Why Nonprofit Leaders Need Habits for Measuring Performance
This post originally appeared on the American Evaluation Association's blog, and can be found here.
Over the last two years I worked as the Data and Evaluation Manager at the San Francisco Child Abuse Prevention Center (SFCAPC), a mid-size nonprofit focused on ending child abuse in San Francisco. This was a fantastic learning experience — I worked with 50+ staff members ranging from policy advocates to social workers, helping them use our data to serve clients better.
About two months into this job, I read a book that changed how I approach this work entirely:
I believe great people to be those who know how they got to where they are, and what they need to do to go where they’re going.
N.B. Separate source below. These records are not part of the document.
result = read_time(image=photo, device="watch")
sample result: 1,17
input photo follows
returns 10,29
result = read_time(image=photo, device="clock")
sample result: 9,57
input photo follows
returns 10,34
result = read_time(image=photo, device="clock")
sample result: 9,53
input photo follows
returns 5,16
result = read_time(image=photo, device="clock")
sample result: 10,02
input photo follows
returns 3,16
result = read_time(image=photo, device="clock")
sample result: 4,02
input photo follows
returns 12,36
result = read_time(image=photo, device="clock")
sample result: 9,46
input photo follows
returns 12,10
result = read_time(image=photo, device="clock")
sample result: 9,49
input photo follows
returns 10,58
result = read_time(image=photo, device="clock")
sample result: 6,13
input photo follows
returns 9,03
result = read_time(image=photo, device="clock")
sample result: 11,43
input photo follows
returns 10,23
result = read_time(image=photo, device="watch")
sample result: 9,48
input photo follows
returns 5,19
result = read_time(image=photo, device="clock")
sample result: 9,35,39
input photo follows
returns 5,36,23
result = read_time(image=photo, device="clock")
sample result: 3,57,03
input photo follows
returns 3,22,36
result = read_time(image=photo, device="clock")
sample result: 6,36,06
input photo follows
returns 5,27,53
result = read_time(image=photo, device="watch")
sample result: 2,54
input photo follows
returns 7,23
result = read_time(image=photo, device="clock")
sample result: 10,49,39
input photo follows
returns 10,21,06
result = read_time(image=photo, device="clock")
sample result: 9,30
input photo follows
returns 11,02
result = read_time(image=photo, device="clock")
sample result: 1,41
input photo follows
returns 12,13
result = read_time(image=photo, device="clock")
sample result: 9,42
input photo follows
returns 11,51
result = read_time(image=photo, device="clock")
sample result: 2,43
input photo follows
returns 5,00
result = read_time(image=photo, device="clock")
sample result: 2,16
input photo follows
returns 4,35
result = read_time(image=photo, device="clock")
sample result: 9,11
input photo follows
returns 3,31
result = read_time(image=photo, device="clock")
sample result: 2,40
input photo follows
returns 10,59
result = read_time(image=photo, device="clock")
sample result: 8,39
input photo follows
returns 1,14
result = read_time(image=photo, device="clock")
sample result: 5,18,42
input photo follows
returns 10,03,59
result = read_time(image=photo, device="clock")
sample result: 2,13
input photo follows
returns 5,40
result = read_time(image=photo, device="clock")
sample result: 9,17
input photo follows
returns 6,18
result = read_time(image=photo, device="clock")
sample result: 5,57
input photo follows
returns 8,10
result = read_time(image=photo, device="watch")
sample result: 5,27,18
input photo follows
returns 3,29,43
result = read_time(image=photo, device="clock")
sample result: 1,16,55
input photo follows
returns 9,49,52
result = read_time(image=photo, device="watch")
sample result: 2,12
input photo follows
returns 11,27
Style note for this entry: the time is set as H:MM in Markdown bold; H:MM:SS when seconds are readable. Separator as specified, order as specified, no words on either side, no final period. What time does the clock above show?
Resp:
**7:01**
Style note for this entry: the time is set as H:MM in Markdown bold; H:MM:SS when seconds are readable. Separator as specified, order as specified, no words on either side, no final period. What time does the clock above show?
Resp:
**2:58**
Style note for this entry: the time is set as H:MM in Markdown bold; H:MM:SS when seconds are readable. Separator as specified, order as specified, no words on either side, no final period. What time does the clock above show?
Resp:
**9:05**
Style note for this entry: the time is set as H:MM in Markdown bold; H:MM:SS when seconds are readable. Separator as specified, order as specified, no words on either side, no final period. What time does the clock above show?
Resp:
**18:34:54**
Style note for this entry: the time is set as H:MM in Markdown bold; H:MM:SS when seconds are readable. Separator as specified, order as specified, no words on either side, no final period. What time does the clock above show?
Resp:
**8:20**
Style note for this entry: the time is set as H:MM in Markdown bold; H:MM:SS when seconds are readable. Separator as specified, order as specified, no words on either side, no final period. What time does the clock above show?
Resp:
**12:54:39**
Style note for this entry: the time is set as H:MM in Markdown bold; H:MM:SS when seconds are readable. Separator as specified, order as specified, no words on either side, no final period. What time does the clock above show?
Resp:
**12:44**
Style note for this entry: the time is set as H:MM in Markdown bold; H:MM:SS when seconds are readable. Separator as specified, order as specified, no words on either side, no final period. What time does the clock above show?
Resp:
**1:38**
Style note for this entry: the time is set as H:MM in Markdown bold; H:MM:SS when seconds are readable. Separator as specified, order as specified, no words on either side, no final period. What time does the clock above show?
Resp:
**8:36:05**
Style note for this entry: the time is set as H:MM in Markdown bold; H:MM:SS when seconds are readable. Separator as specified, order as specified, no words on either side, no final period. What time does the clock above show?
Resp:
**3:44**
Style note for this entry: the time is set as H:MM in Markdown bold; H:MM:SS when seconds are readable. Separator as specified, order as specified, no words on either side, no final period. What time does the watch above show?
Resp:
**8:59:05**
They go to work on their lives, not just in their lives… They compare what they’ve done with what they intend to do. And when there’s disparity between the two, they don’t wait very long to make up the difference. — Michael E Gerber, The E-Myth Revisited
Reading Gerber’s book convinced me on the importance of systems and habits to help people succeed at their jobs. This particular nonprofit had a database that held client information — Efforts to Outcomes — but had few habits to improve that system and use that data to serve our clients better. So, I set out to create habits for how we do our “data” work.
I read through books, blogs, and web sites, and talked to mentors and friends to get a sense for what other organizations do. I found many resources that shaped my approach to creating these new “data habits”. Some of the best are:
The books, whitepapers, and newsletter from the Leap of Reason Institute — The free e-books on this site by Mario Moreno and David Hunter, and the institute’s recent whitepaper, The Performance Imperative, are the resources I recommend most often to others.
Sheri Cheney Jones’ book Impact and Excellence — Jones’ book contains many useful strategies she uses in her consulting practice to help clients generating insights from their data when resources are scarce.
The Root Cause Blog — Root Cause is another consulting firm that supports nonprofits in creating effective data and evaluation habits; they share some of their tricks on their blog.
The Data Analysts for Social Good professional association — Members get access to 25+ webinars ranging on topics from justifying the return on investment of data analysis to introductory analytical techniques using Excel, R, and other platforms.
After reading these I was convinced that developing regular habits would be critical to my organization’s ability to use it’s data to improve the lives of clients. But exactly what these habits should be remained unclear.
So with the support of our programs staff, I began experimenting. Over the last 18 months, we arrived at six specific habits that helped me provide consistent value to our staff.
Keep a reporting calendar: Organizations are often required to submit detailed program participant and activity uploads for certain government contracts. I created a comprehensive calendar of when to submit these uploads and who needed to review the data before it uploaded.
Define data integrity controls: Data integrity controls minimize the risk that information in a database is incorrect. For example, we scrubbed our database of test data monthly and audited a sample of new families to verify the accuracy of data entry each quarter. We summarized data integrity controls in a spreadsheet outlining each procedure, information source, performer, reviewer, and results.
Review dashboards: The first week of each month, I sent a performance dashboard to each of the program managers. Managers discussed these metrics with their teams. Then they shared explanations for variances and any action items they were going to take at the manager’s meeting the following week.
Schedule time for troubleshooting and report development: To build staff buy-in I needed to be responsive to database troubleshooting and report development needs. I tracked time for these tasks and blocked out time for them weekly. In an average week, I spent 2–10 hours troubleshooting and training, and 5–15 hours developing self-service reports staff could use to access program data themselves.
Automate annual development data pulls: A significant “data” responsibility was pulling data for our development team, including demographics and unduplicated client counts. Working with our development team, I developed a self-service report designed to answer 80% of their “stats” asks, saving everyone time.
Have a data analysis process: Stakeholders across our organization came to me with many good questions to explore in our data which I just didn’t have time to answer. I created a master tracker of these questions and set aside several weeks each year to explore those that were most critical. This “Annual Data Analysis” process set expectations and created a process to focus our limited analysis time.
These habits helped us save time, set expectations, and create lasting systems. They’re far from perfect, but were a huge step forward for us. Now that I’m no longer working for this organization, I realize these habits not only helped organize the work, but enabled continuity between me and my successor.
If you’ve read this and are working in the social sector, I’d love to know — What are the data & evaluation habits you’ve found valuable at your organization?